> [Selected excerpt]:
::::::::

Tuesday, March 3, 2009

Republicans need to man up
Tom Smith

Boy this is frustrating, as of course it is intended to be.  I listened to about 20 minutes of Rush's speech and skimmed the transcript and I don't see what the big deal is.  He didn't say anything that he hasn't said all along and that isn't (more or less) true, not that I saw anyway.  Republicans who want to start apologizing to the the Democrats or to the independents who voted for Obama are playing a sucker's game.  I never heard Rush say "I hope Obama fails" though if by that one means, I hope he fails to nationalize the health care industry, completely undermine the dollar, raise the national debt to unpaybackable levels, then shouldn't one hope that he fails to accomplish that?  I certainly do.

Republicans need to realize that they cannot share in Obama's current popularity, and he is very popular now.  Republicans should oppose what he is trying to do.  He is trying to take the country on a strongly leftward path.  Obama is a leftist.  He knows what he believes in.  Do Republicans?  Rush may not have the most appealing persona in the world.  He doesn't look like Brad Pitt.  He has a face made for radio.  He's a blowhard and an egomaniac as many media stars are.  But he is a very astute reader of political forces and ideas and he seems completely immune to various forms of liberal baloney.  He's not much of an economist, but his instincts are usually pretty good.  He knows enough to be against big government and high taxes, especially in a recession, which is more than you can say for some Nobel Memorial Prize winners.

Winston Churchill did not spend his time in the wilderness saying, "I want peace in our time too, I do, I do!  Oh please, please like me as much as you do Neville!"  Rush is not half the embarrassment that Republicans who are fearful of criticizing Obama are.  What a bunch of complete weenies.  That's why Rush was so ecstatically welcomed at CPAC -- he wasn't tucking his tail between his legs and saying boo hoo, how can we trim ourselves so kinda sorta independents will like us?

The left wing of the Democratic Party is in power now and it looks like they will pass their budget and their agenda for the next year or two or four.  There's every reason to think it will be a disaster for the country.  It's not looking so great so far and the disaster may arrive ahead of schedule.  I'd say there's a nontrivial chance the country will be irreparably harmed by our American mid-life crisis.  It's going to suck, big time.  All Republicans can do is be the party that says, this is a bad idea and we should return to what we really believe in.  We should wear the label the Party of No as a badge of honor.  No to higher taxes.  No to soaking the rich.  No to nationalizing health care.  No to abadoning Israel (just wait -- that's coming).  There will be a lot to say no to.  No to tyranny.  This whole country is founded on a No.

::::::::

> [Prompt 1]:
Answer these questions from the blog post, one line each:
(a) For about how long did the writer listen to Rush's speech?
(b) Where does the writer say Rush was ecstatically welcomed?
(c) What label does the writer say Republicans should wear as a badge of honor?
> [Prompt 2]:
Turn the paragraph of the blog post that begins "The left wing of the Democratic Party" into a short bulleted list that keeps its main points.
> [Prompt 3]:
Extract the passage of the blog post that runs from "Republicans need to man" up to and including "that?  I certainly do.".

> [Provided data]:
::::::::

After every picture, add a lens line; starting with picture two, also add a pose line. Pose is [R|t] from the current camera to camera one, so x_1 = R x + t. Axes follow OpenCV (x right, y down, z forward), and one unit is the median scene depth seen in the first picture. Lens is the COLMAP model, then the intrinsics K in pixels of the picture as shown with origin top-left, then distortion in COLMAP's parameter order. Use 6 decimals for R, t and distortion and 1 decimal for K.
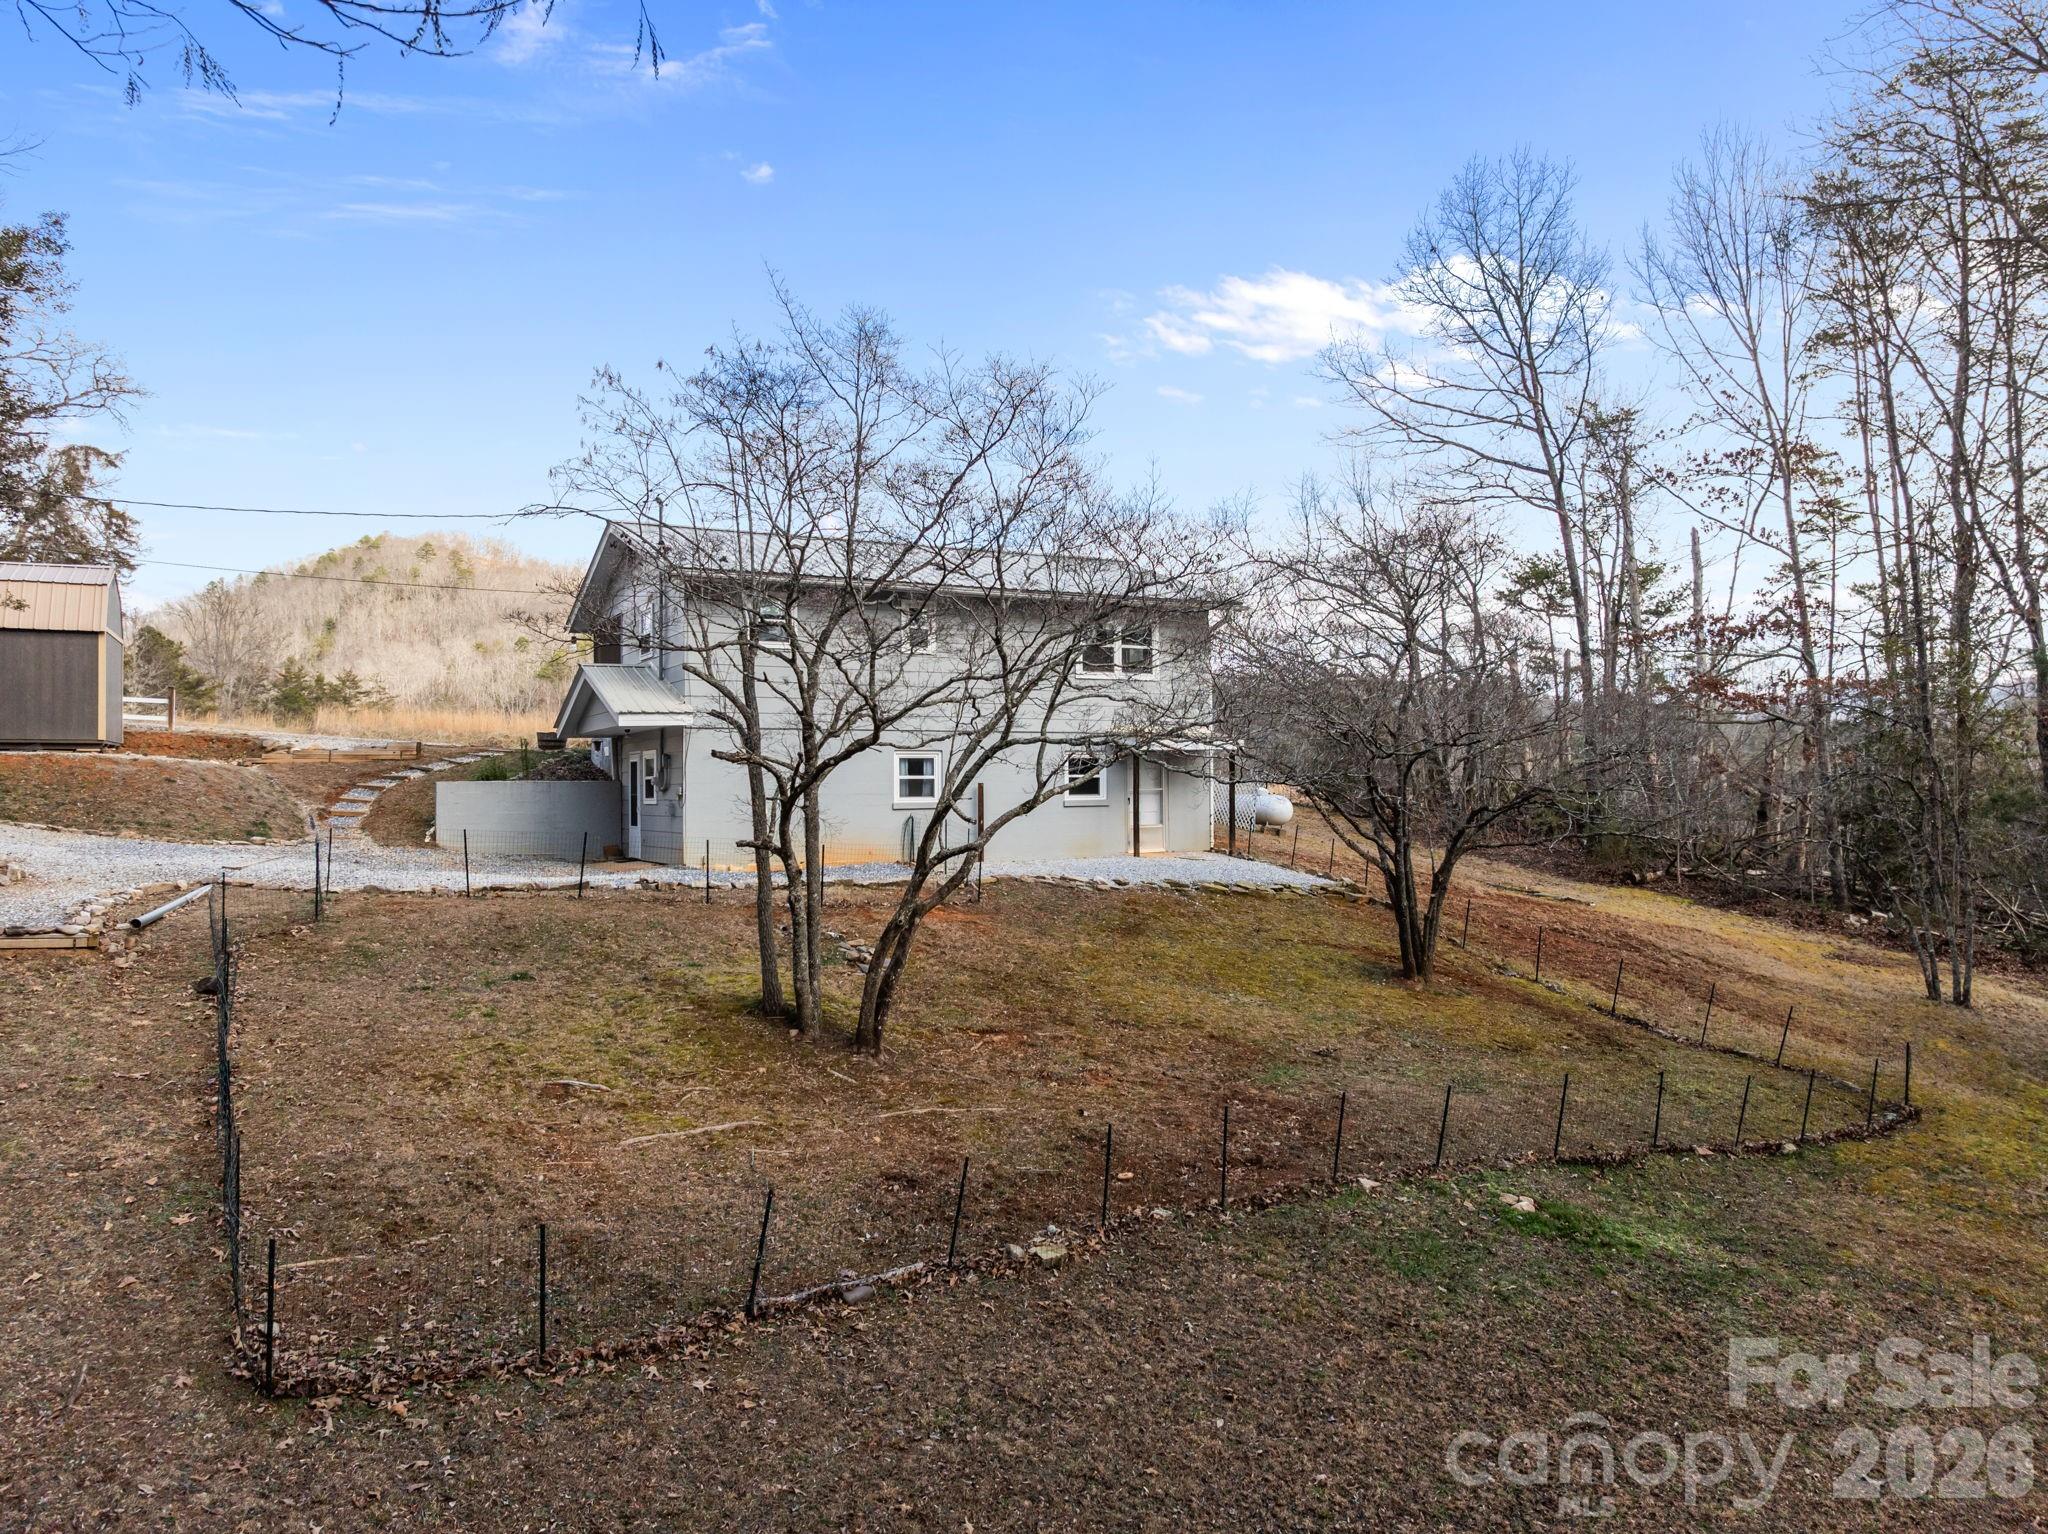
lens RADIAL K [[1514.9, 0, 1013.1], [0, 1514.9, 767.0], [0, 0, 1]] dist [-0.039016, -0.004996]
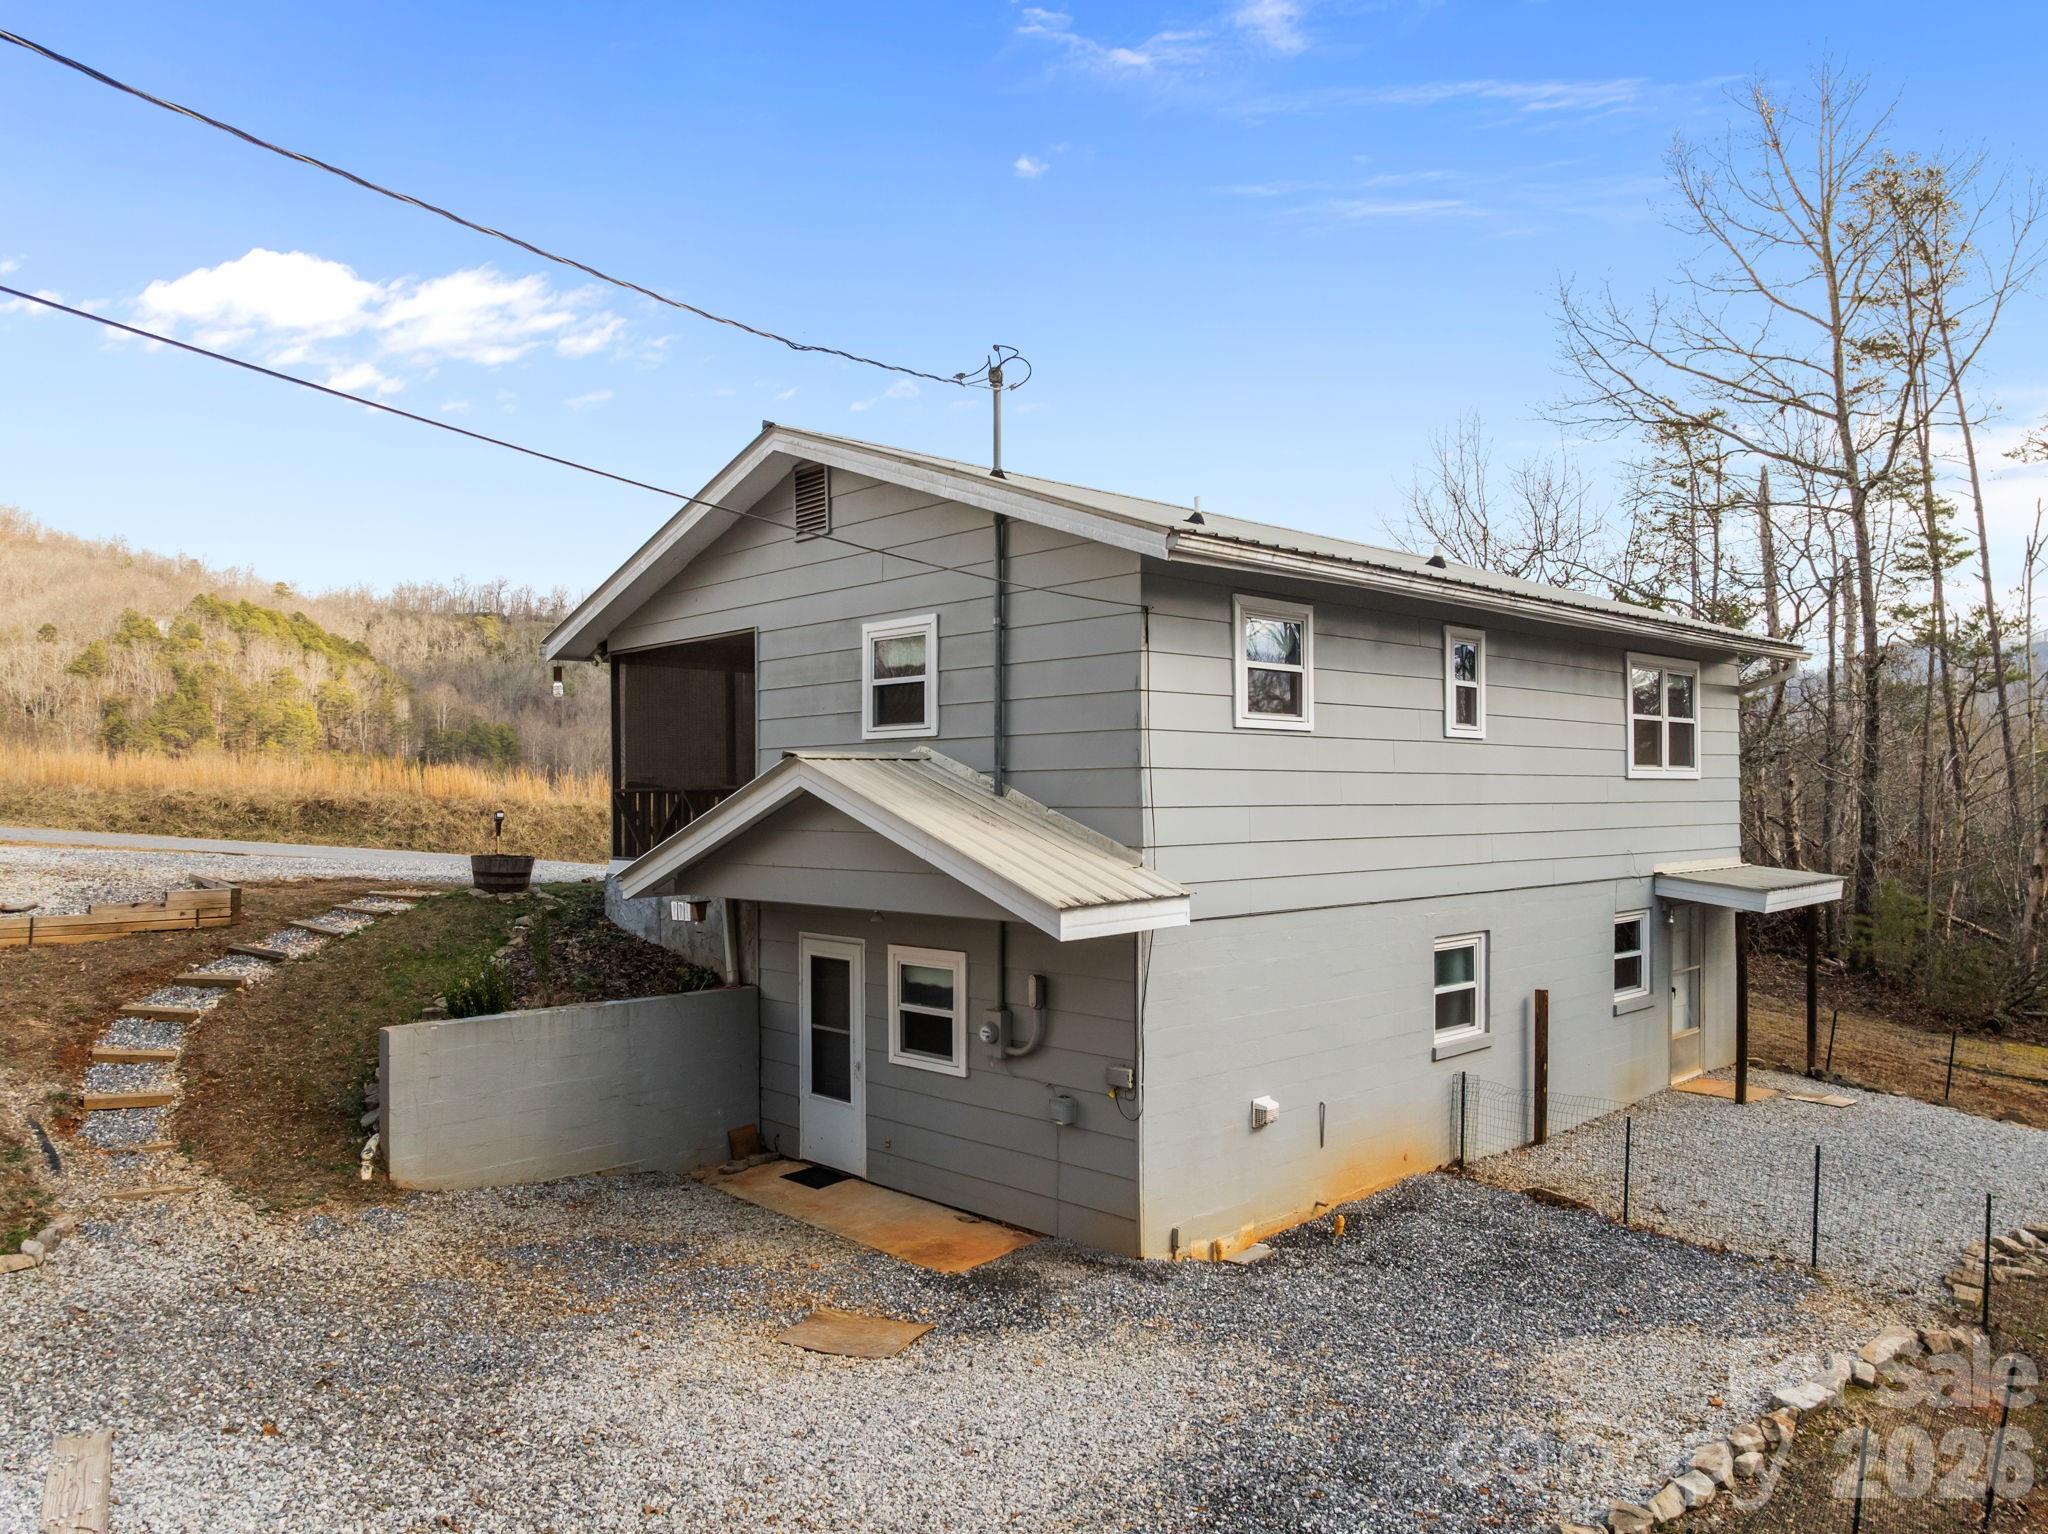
lens RADIAL K [[1514.9, 0, 1036.0], [0, 1514.9, 776.4], [0, 0, 1]] dist [-0.039016, -0.004996]
pose [[0.960248, 0.007532, 0.279046, -0.314758], [-0.007735, 0.999970, -0.000373, -0.057440], [-0.279040, -0.001801, 0.960278, 0.537630]]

::::::::

> [Written solution 1]:
(a) About 20 minutes.
(b) At CPAC.
(c) The Party of No.

> [Written solution 2]:
- The left wing of the Democratic Party is now in power and seems likely to pass its budget and agenda for the next one to four years.
- The writer expects this to be a disaster for the country, possibly sooner than expected, and sees a nontrivial chance of irreparable harm from an "American mid-life crisis."
- Republicans can only be the party that calls this a bad idea and urges a return to what they really believe in.
- They should proudly wear the label "the Party of No": no to higher taxes, to soaking the rich, to nationalizing health care, to abandoning Israel (which the writer says is coming), and to tyranny.
- The writer expects much to say no to and says the whole country is founded on a No.

> [Written solution 3]:
Republicans need to man up
Tom Smith

Boy this is frustrating, as of course it is intended to be.  I listened to about 20 minutes of Rush's speech and skimmed the transcript and I don't see what the big deal is.  He didn't say anything that he hasn't said all along and that isn't (more or less) true, not that I saw anyway.  Republicans who want to start apologizing to the the Democrats or to the independents who voted for Obama are playing a sucker's game.  I never heard Rush say "I hope Obama fails" though if by that one means, I hope he fails to nationalize the health care industry, completely undermine the dollar, raise the national debt to unpaybackable levels, then shouldn't one hope that he fails to accomplish that?  I certainly do.